### Task details:
Determine the count of lines in the data below that include the word "each", and give nothing besides it.

### Information given:
__________________________________________________

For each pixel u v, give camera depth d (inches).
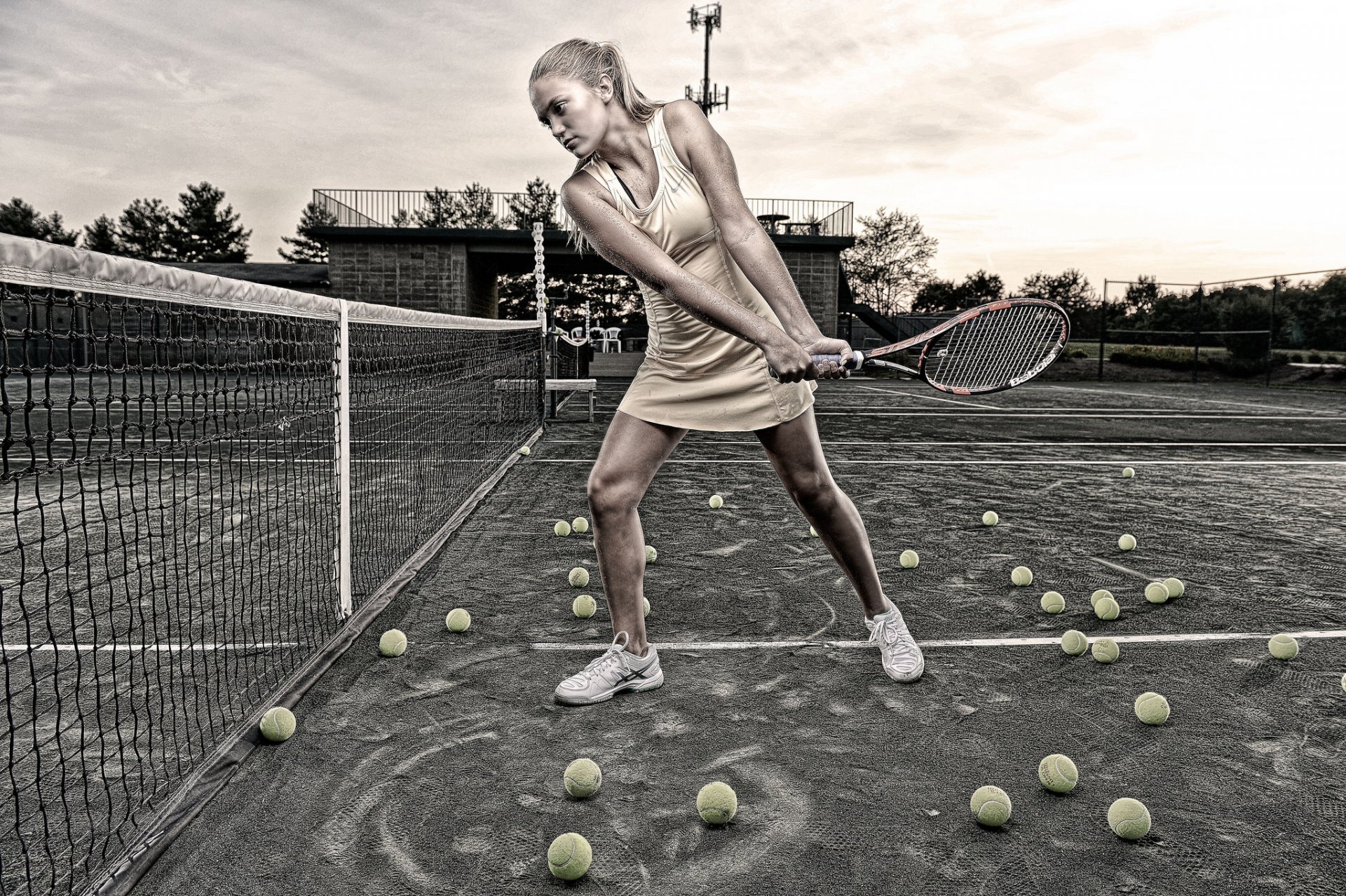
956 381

__________________________________________________

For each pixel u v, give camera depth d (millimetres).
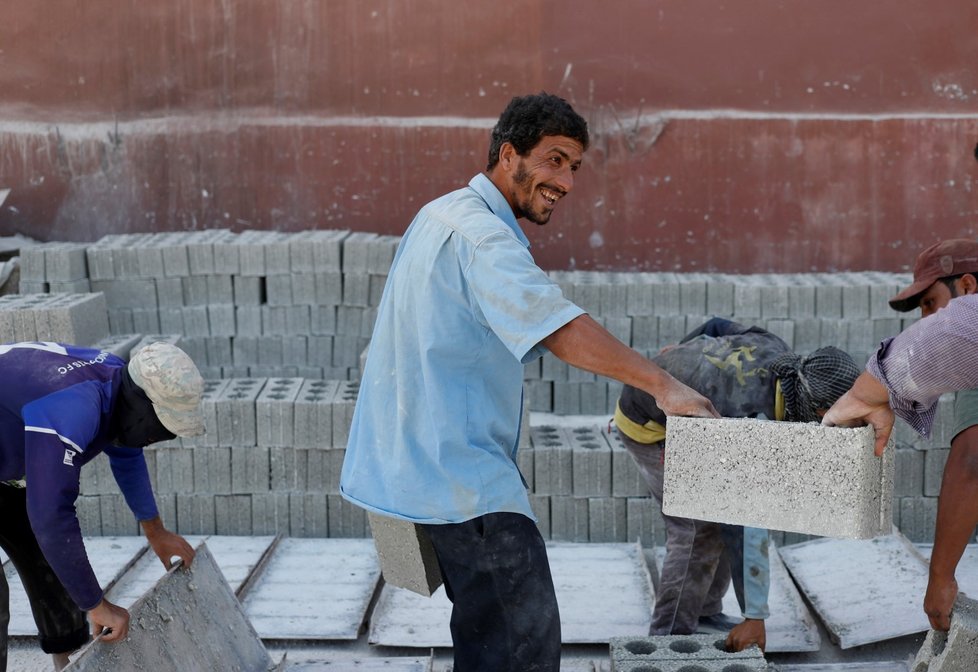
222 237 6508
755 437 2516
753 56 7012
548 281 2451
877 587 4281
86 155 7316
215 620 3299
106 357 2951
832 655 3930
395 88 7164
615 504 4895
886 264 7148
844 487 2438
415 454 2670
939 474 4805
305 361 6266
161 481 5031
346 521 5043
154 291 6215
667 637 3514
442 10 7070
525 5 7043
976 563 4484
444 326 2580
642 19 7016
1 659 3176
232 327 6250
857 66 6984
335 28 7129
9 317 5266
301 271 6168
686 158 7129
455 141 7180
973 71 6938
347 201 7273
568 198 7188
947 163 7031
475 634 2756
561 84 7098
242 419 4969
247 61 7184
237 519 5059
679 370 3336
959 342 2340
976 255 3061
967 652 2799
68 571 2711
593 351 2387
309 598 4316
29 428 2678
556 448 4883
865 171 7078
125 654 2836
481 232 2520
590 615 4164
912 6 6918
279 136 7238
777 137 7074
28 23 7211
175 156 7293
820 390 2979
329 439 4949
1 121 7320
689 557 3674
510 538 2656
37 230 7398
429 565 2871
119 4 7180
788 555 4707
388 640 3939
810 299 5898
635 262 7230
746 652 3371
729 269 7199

__________________________________________________

### Task answer:
2